=== Data to examine ===

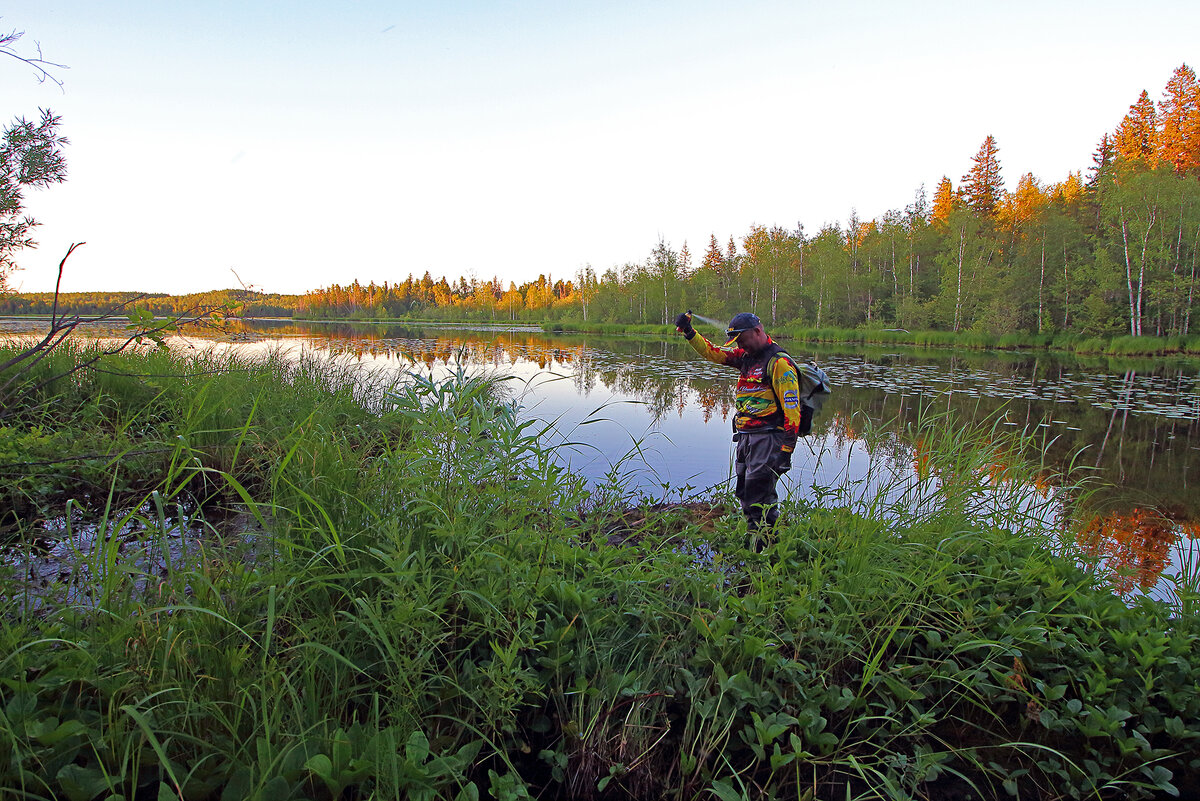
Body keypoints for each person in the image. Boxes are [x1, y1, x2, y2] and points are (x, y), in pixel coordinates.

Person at [674, 311, 804, 544]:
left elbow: (792, 411)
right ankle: (755, 542)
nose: (740, 345)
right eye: (738, 342)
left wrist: (786, 450)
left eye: (742, 339)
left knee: (760, 496)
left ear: (757, 331)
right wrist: (689, 332)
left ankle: (767, 549)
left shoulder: (779, 363)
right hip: (745, 437)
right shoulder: (745, 356)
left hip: (767, 439)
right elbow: (713, 352)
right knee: (745, 492)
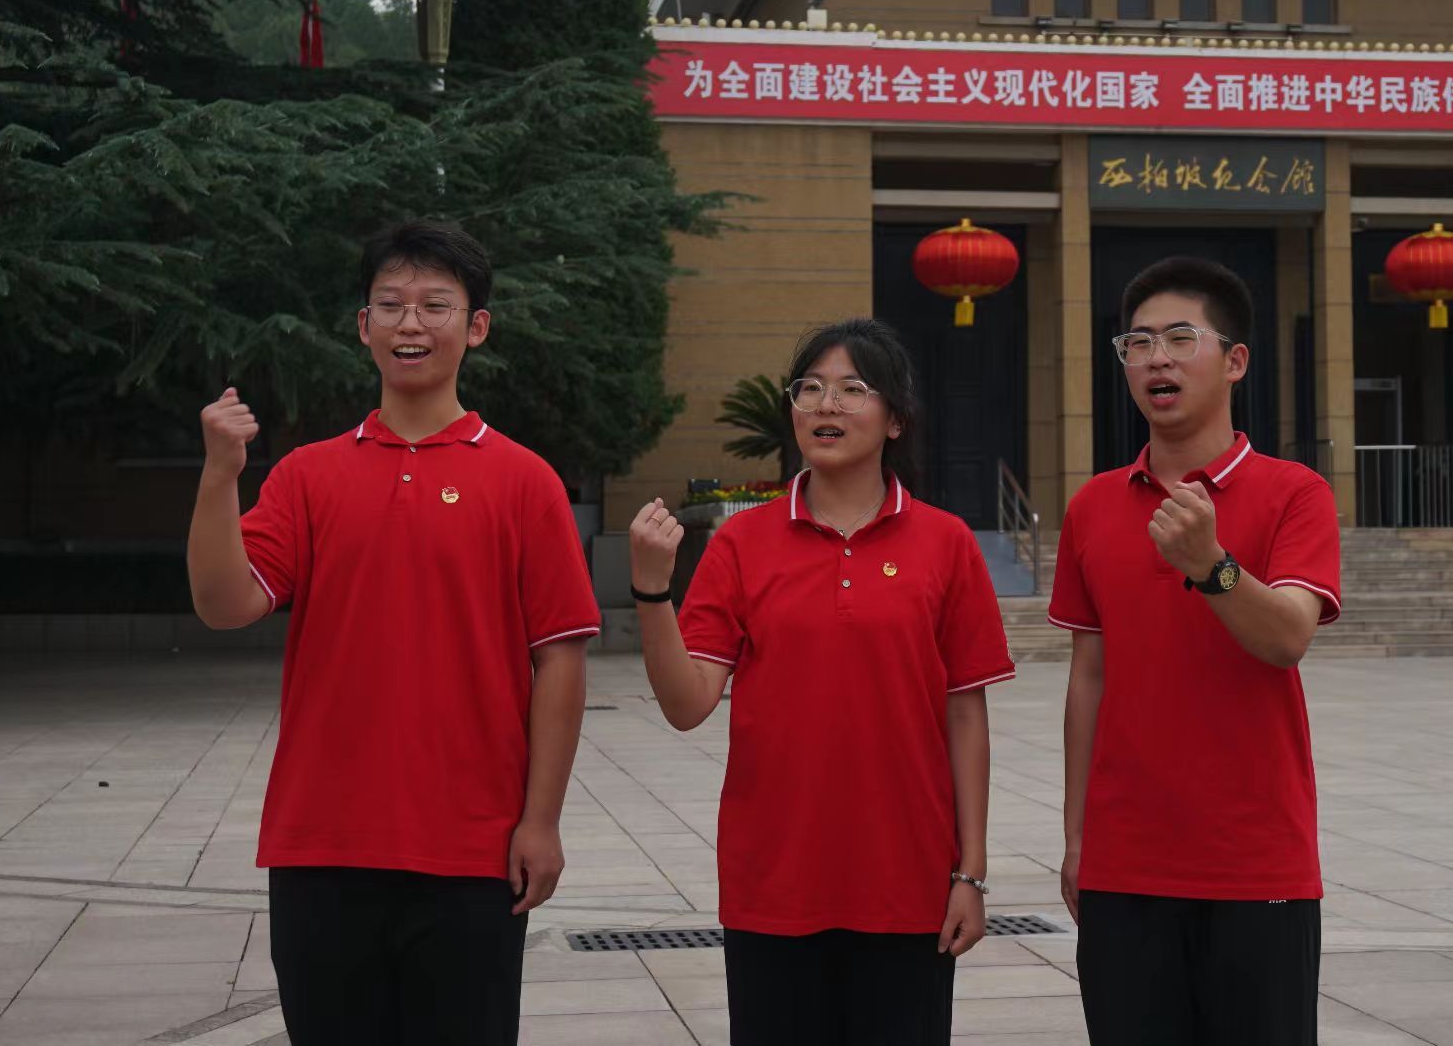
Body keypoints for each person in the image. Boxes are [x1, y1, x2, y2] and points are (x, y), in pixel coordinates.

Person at [185, 221, 601, 1045]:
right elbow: (223, 603)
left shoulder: (525, 481)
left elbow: (559, 658)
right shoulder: (308, 475)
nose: (412, 323)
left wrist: (541, 820)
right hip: (322, 846)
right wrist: (218, 476)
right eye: (391, 304)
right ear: (363, 325)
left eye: (435, 305)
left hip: (474, 851)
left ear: (476, 326)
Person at [627, 318, 1014, 1046]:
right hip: (774, 885)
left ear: (895, 418)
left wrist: (972, 873)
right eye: (809, 388)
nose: (826, 404)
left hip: (907, 886)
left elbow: (966, 716)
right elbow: (686, 704)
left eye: (852, 389)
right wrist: (652, 593)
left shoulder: (946, 543)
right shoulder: (742, 543)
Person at [1052, 257, 1341, 1046]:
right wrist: (1077, 839)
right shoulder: (1093, 506)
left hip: (1256, 864)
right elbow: (1089, 677)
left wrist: (1211, 566)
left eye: (1182, 338)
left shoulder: (1295, 492)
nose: (1157, 359)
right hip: (1124, 865)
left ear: (1235, 359)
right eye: (1138, 343)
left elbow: (1286, 637)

===

▶ **Task instructions**
Copy exactly, please, the span of lines that begins at the line with "right shoulder: (1093, 506)" and ends at the last line of the data, both included.

▶ **Solution to the problem**
right shoulder: (1093, 506)
left hip: (1256, 864)
right elbow: (1089, 677)
left wrist: (1211, 566)
left eye: (1182, 338)
left shoulder: (1295, 492)
nose: (1157, 359)
right hip: (1124, 865)
left ear: (1235, 359)
right eye: (1138, 343)
left elbow: (1286, 637)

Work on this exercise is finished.